Ghaith Abdul-Ahad, freelance photojournalist, is a contributor photographer for Getty Images, and a feature writer for the
Guardian. He is the receipient of the 2008 British Press Awards for Foreign Reporter of the Year. His images from war-ravaged Iraq were compiled into the book,
Unembedded: Four Independent Journalists on the War in Iraq (
Chelsea Green, 2005), along with three other independent photojournalists, Kael Alford, Thorne Anderson and Rita Leistner. Ghaith Abdul-Ahad studied architecture at Baghdad University. A deserter from Saddam Hussein’s Iraqi army, he lived underground in Baghdad for six years, changing his residence every few months to avoid detection and arrest.

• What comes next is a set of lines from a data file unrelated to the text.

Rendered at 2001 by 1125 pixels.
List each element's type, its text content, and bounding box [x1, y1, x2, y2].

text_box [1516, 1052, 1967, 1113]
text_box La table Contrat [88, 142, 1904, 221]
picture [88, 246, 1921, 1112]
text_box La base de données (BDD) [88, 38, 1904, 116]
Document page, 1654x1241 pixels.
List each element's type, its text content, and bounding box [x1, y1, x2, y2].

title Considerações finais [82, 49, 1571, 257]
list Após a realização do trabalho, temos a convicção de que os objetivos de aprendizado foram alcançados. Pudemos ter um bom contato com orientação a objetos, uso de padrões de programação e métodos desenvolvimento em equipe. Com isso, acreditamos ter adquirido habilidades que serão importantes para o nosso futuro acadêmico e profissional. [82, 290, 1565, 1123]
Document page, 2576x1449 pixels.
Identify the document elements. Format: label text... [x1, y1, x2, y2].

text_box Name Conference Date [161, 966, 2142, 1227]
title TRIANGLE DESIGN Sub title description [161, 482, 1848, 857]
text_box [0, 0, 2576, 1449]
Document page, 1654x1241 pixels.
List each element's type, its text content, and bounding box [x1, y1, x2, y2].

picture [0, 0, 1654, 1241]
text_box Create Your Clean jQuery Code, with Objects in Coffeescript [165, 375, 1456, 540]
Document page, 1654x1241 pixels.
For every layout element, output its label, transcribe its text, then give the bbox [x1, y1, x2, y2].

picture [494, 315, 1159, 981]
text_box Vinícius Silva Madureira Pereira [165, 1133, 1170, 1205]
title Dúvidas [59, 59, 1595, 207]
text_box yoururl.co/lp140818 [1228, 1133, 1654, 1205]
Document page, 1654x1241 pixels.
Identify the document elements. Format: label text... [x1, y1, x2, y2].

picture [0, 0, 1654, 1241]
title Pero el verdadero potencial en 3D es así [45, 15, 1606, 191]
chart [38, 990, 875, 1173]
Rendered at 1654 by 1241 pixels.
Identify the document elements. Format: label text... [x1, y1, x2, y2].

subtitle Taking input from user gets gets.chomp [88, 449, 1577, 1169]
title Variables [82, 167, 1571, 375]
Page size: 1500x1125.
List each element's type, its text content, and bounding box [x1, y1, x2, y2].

He began working as a journalist after the U.S.-led invasion and his photographs have been published in the
New York Times,
Washington Post,
Los Angeles Times,
The Guardian,
The Times (London),
Stern magazine, and other media outlets. He was one of the last journalists to work in Fallujah during the first US siege of the city in April 2004. He also worked in Najaf during the US assault on the city in August of the same year. He has continued his work, photographing for international publications, and documenting the Iraqi life under US occupation. He is currently based in Lebanon and works from all over the Middle East. His writing has appeared in the
Guardian and
The Washington Post. Five years after the war he produced a series of
short films from Baghdad for the Guardian Films and ITV.